■ Exercise brief
Where a line in the records below includes "levensstijl", pull that line out.

■ Information shown
_ _ _

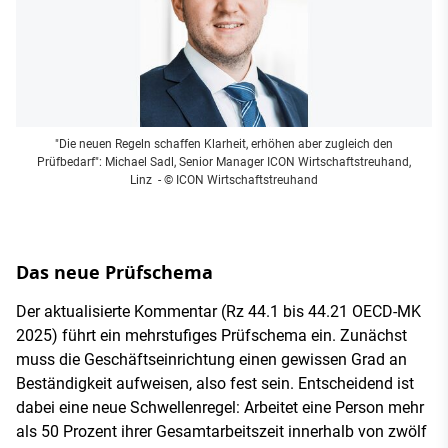
"Die neuen Regeln schaffen Klarheit, erhöhen aber zugleich den
Prüfbedarf": Michael Sadl, Senior Manager ICON Wirtschaftstreuhand,
Linz
- © ICON Wirtschaftstreuhand
Das neue Prüfschema
Der aktualisierte Kommentar (Rz 44.1 bis 44.21 OECD-MK
2025) führt ein mehrstufiges Prüfschema ein. Zunächst
muss die Geschäftseinrichtung einen gewissen Grad an
Beständigkeit aufweisen, also fest sein. Entscheidend ist
dabei eine neue Schwellenregel: Arbeitet eine Person mehr
als 50 Prozent ihrer Gesamtarbeitszeit innerhalb von zwölf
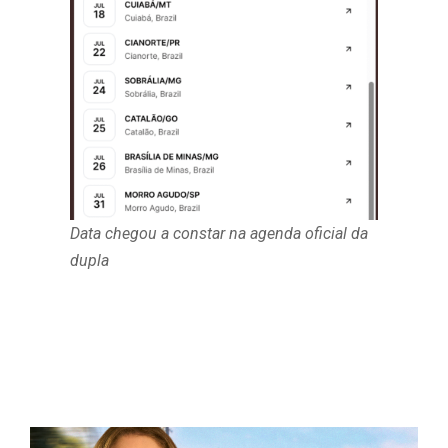
Data chegou a constar na agenda oficial da
dupla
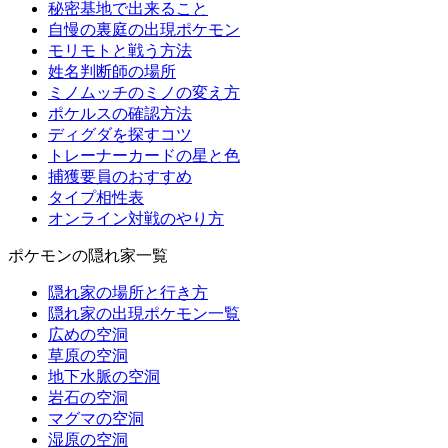
秘密基地で出来ること
自慢の裏庭の出現ポケモン
モリモトと戦う方法
姓名判断師の場所
ミノムッチのミノの変え方
ポケルスの確認方法
ディグダを探すコツ
トレーナーカードの星と色
捕獲要員のおすすめ
タイプ相性表
オンライン対戦のやり方
ポケモンの隠れ家一覧
隠れ家の場所と行き方
隠れ家の出現ポケモン一覧
広めの空洞
草原の空洞
地下水脈の空洞
岩石の空洞
マグマの空洞
湿原の空洞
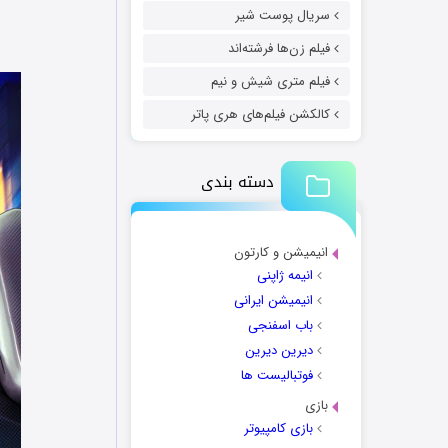
سریال پوست شیر
فیلم زن‌ها فرشته‌اند
فیلم متری شیش و نیم
کالکشن فیلم‌های هری پاتر
دسته بندی
انیمیشن و کارتون
انیمه ژاپنی
انیمیشن ایرانی
باب اسفنجی
دیرین دیرین
فوتبالیست ها
بازی
بازی کامپیوتر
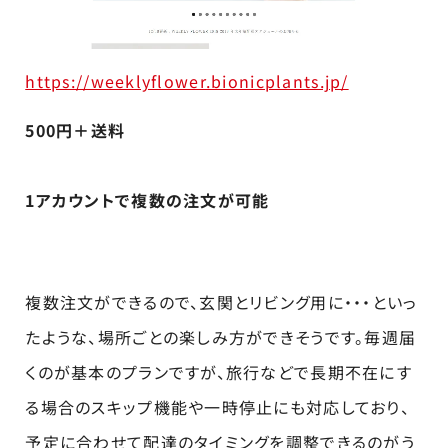
https://weeklyflower.bionicplants.jp/
500円＋送料
1アカウントで複数の注文が可能
複数注文ができるので、玄関とリビング用に・・・といっ
たような、場所ごとの楽しみ方ができそうです。毎週届
くのが基本のプランですが、旅行などで長期不在にす
る場合のスキップ機能や一時停止にも対応しており、
予定に合わせて配達のタイミングを調整できるのがう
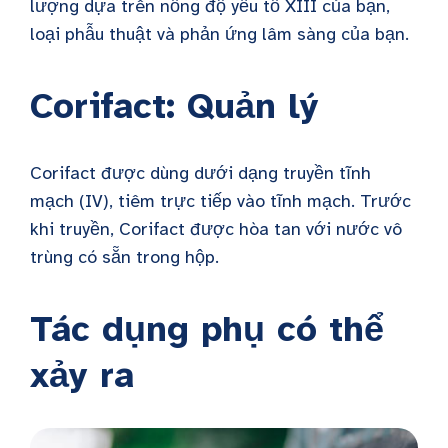
lượng dựa trên nồng độ yếu tố XIII của bạn,
loại phẫu thuật và phản ứng lâm sàng của bạn.
Corifact: Quản lý
Corifact được dùng dưới dạng truyền tĩnh
mạch (IV), tiêm trực tiếp vào tĩnh mạch. Trước
khi truyền, Corifact được hòa tan với nước vô
trùng có sẵn trong hộp.
Tác dụng phụ có thể
xảy ra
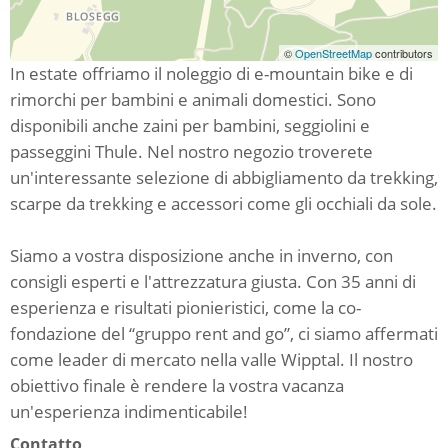
©
OpenStreetMap
contributors
In estate offriamo il noleggio di e-mountain bike e di
rimorchi per bambini e animali domestici. Sono
disponibili anche zaini per bambini, seggiolini e
passeggini Thule. Nel nostro negozio troverete
un'interessante selezione di abbigliamento da trekking,
scarpe da trekking e accessori come gli occhiali da sole.
Siamo a vostra disposizione anche in inverno, con
consigli esperti e l'attrezzatura giusta. Con 35 anni di
esperienza e risultati pionieristici, come la co-
fondazione del “gruppo rent and go”, ci siamo affermati
come leader di mercato nella valle Wipptal. Il nostro
obiettivo finale è rendere la vostra vacanza
un'esperienza indimenticabile!
Contatto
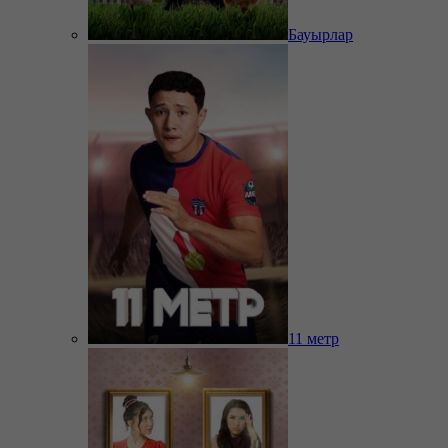
Бауырлар
11 метр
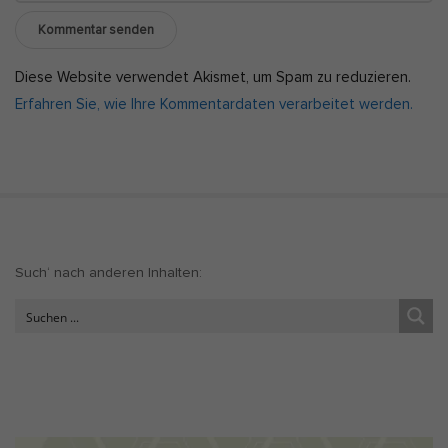
Diese Website verwendet Akismet, um Spam zu reduzieren.
Erfahren Sie, wie Ihre Kommentardaten verarbeitet werden.
S
Such‘ nach anderen Inhalten:
i
t
e
S
i
d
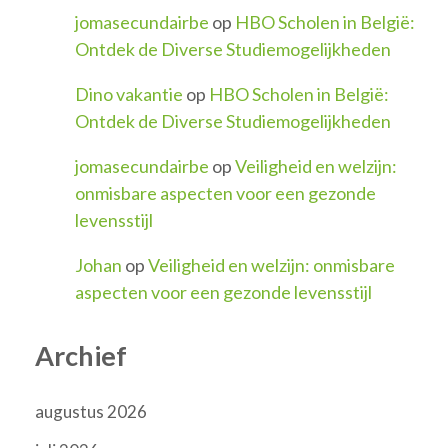
jomasecundairbe
op
HBO Scholen in België:
Ontdek de Diverse Studiemogelijkheden
Dino vakantie
op
HBO Scholen in België:
Ontdek de Diverse Studiemogelijkheden
jomasecundairbe
op
Veiligheid en welzijn:
onmisbare aspecten voor een gezonde
levensstijl
Johan
op
Veiligheid en welzijn: onmisbare
aspecten voor een gezonde levensstijl
Archief
augustus 2026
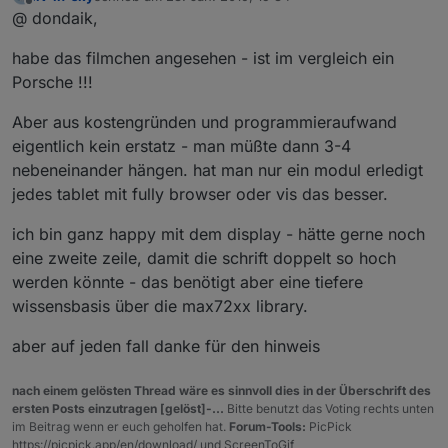
zuletzt editiert von
Offline
@ dondaik,
habe das filmchen angesehen - ist im vergleich ein
Porsche !!!
Aber aus kostengründen und programmieraufwand
eigentlich kein erstatz - man müßte dann 3-4
nebeneinander hängen. hat man nur ein modul erledigt
jedes tablet mit fully browser oder vis das besser.
ich bin ganz happy mit dem display - hätte gerne noch
eine zweite zeile, damit die schrift doppelt so hoch
werden könnte - das benötigt aber eine tiefere
wissensbasis über die max72xx library.
aber auf jeden fall danke für den hinweis
nach einem gelösten Thread wäre es sinnvoll dies in der Überschrift des
ersten Posts einzutragen [gelöst]-...
Bitte benutzt das Voting rechts unten
im Beitrag wenn er euch geholfen hat.
Forum-Tools:
PicPick
https://picpick.app/en/download/ und ScreenToGif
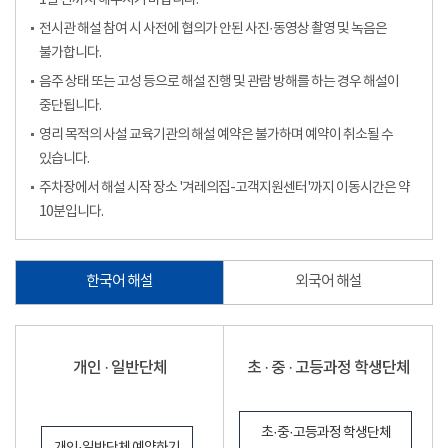
1일 전까지 해주시기 바랍니다.
전시관 해설 참여 시 사전에 협의가 안된 사진·동영상 촬영 및 녹음은
불가합니다.
음주 상태 또는 고성 등으로 해설 진행 및 관람 방해를 하는 경우 해설이
중단됩니다.
영리 목적의 사설 교육기관의 해설 예약은 불가하며 예약이 취소될 수
있습니다.
주차장에서 해설 시작 장소 '겨레의집-고객지원센터'까지 이동시간은 약
10분입니다.
한국어 해설
외국어 해설
개인 · 일반단체
초 · 중 · 고등과정 학생단체
초·중·고등과정 학생단체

_ _ _

■ Response
levensstijl
aspecten voor een gezonde levensstijl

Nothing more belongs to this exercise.